The empathetic Carla Gugino gives her all as Ellen, a saint of a woman with boundless patience who takes on life’s hard luck with a kind smile. After giving up her career as a fashion designer to become caretaker for a dying mother, she’s then forced to reinvent herself once more when her caretaker role ends. That catches us up to the events of Lockbox, where Ellen is asked to take in a cousin she hasn’t seen in quite some time who’s dealing with severe PTSD.
Just as Ellen finally establishes a real connection with Winthrop (Lou Taylor Pucci), it’s interrupted by the arrival of peculiar neighbor Vahna (Katharine Isabelle), who spells clear trouble. When Vahna shows up dead, it sets in motion a supernatural battle of possession.

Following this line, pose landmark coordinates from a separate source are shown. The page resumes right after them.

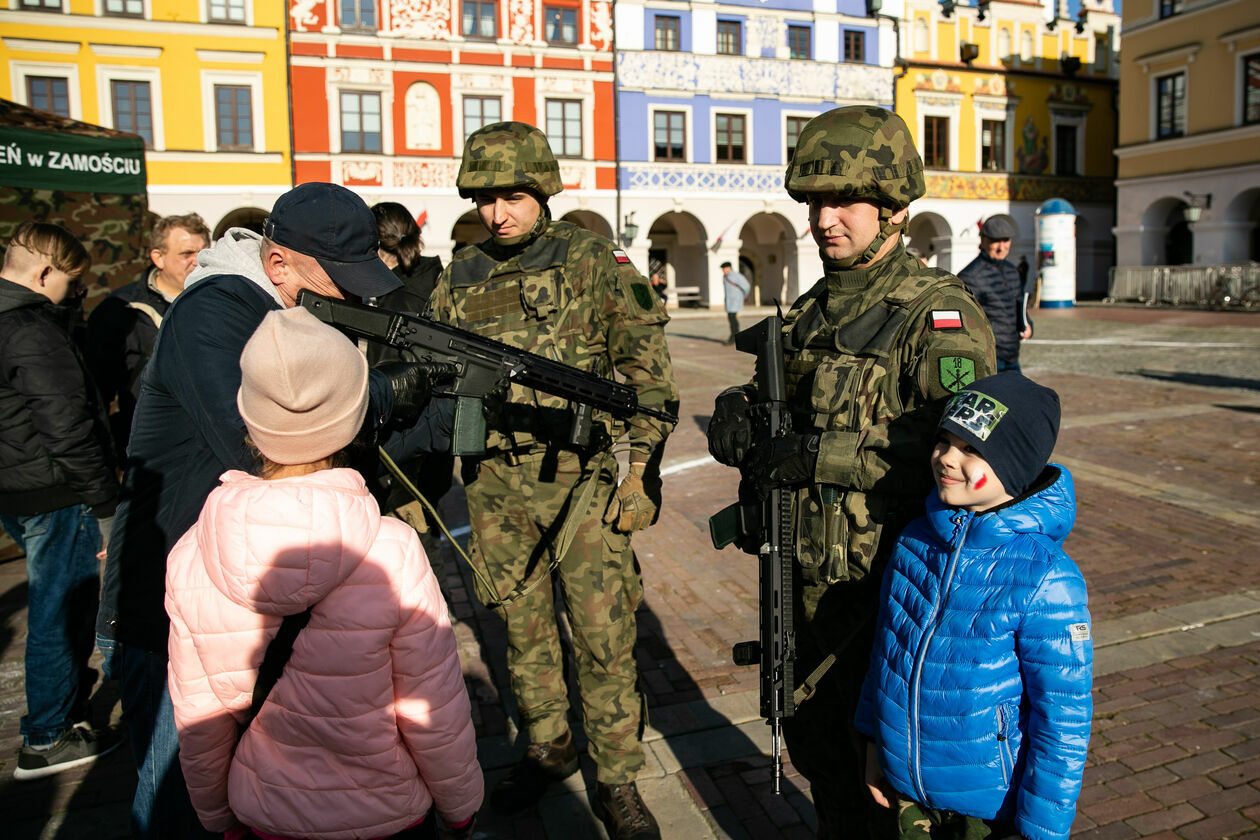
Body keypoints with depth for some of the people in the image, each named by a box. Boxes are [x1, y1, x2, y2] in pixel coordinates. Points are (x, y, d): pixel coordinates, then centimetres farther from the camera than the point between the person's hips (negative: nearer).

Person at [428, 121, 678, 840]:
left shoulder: (594, 261, -3)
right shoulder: (459, 280, 9)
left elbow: (647, 368, -5)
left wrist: (638, 465, -10)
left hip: (583, 477, -4)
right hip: (498, 485, 4)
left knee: (605, 637, -1)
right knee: (523, 626, 16)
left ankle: (618, 779, 18)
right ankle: (549, 746, 37)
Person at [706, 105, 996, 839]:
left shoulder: (939, 313, -15)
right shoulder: (811, 312, 9)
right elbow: (774, 396, 14)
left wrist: (820, 454, -28)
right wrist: (738, 410, -10)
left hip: (889, 585, -7)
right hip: (805, 578, 7)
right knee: (813, 737, 24)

Image Credit: Aura entertainment
Director Daniel Stamm (The Last Exorcism, Prey for the Devil) and screenwriter Justin Yoffe approach Lockbox in the broadest of brushstrokes, dooming it from the start with clunky storytelling and woefully underdeveloped themes of heady topics like PTSD. Winthrop is a character that comes loaded with emotional baggage and trauma that’s piled on throughout his tragic life, but much like its title, his interiority and history are treated like a tightly guarded secret meant to prolong the supernatural mystery.

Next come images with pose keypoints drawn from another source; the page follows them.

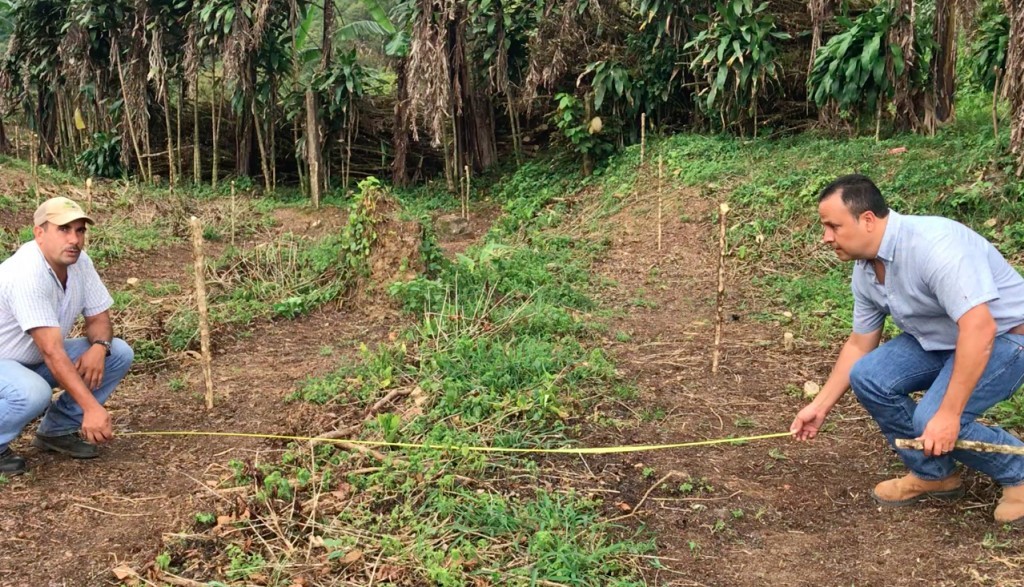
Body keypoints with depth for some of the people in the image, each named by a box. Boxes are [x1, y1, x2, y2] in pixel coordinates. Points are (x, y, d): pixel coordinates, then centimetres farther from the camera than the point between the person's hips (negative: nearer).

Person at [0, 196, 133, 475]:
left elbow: (99, 318, 3)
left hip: (37, 360, 8)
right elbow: (52, 352, -36)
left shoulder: (80, 262, -8)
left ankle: (56, 429, 6)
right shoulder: (26, 274, -32)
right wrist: (92, 407, -41)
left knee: (119, 353, -6)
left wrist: (99, 346, -22)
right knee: (33, 393, -39)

The problem here, though, is that Lockbox is too sparse to sustain mystery at all, and it instead robs Winthrop of characterization. It winds up trapping the talented Pucci without anywhere to go, toggling between wounded animal and mentally disoriented.

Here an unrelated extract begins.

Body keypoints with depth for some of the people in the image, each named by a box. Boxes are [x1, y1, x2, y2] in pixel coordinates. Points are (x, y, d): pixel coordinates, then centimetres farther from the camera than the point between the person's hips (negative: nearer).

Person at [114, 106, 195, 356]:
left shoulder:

From there, Lockbox bounds through plot developments without any sense of stakes or purpose, peppered by a smattering of haphazard paint-by-numbers jump scares. The only unwavering constant is Ellen’s resolute faith, and Stamm seems to leave it entirely to Gugino to guide confused audiences through this inconsequential story right up until its supernatural climax.

Image Credit: Aura entertainment
To give more credit, Lockbox at least injects an unconventional exorcism here; just don’t expect much in the way of explanation. When the film finally reveals the meaning behind its title, it dangles a fascinating carrot it has zero interest in delivering. More than a severe lack of fleshing out its characters beyond plot drivers or devices, this faith-based flick also seems terrified to offer any worldbuilding whatsoever.
Yoffe’s script stretches the short story beyond its means instead of fleshing it out, and Stamm fills out the gaps with cheap CGI scares and overwrought performances; Isabelle’s Vahna is beyond cartoonish in her villainy. It’s also pretty nonsensical, treating only Ellen’s faith with the utmost sincerity and largely squandering its typically reliable talent. So much so that the final imagery, pure sunkissed saccharine sentimentality, leaves you with the feeling that this horror movie might be better suited as an entry in Chicken Soup for the Soul.
Lockbox releases in select theaters on July 3, 2026.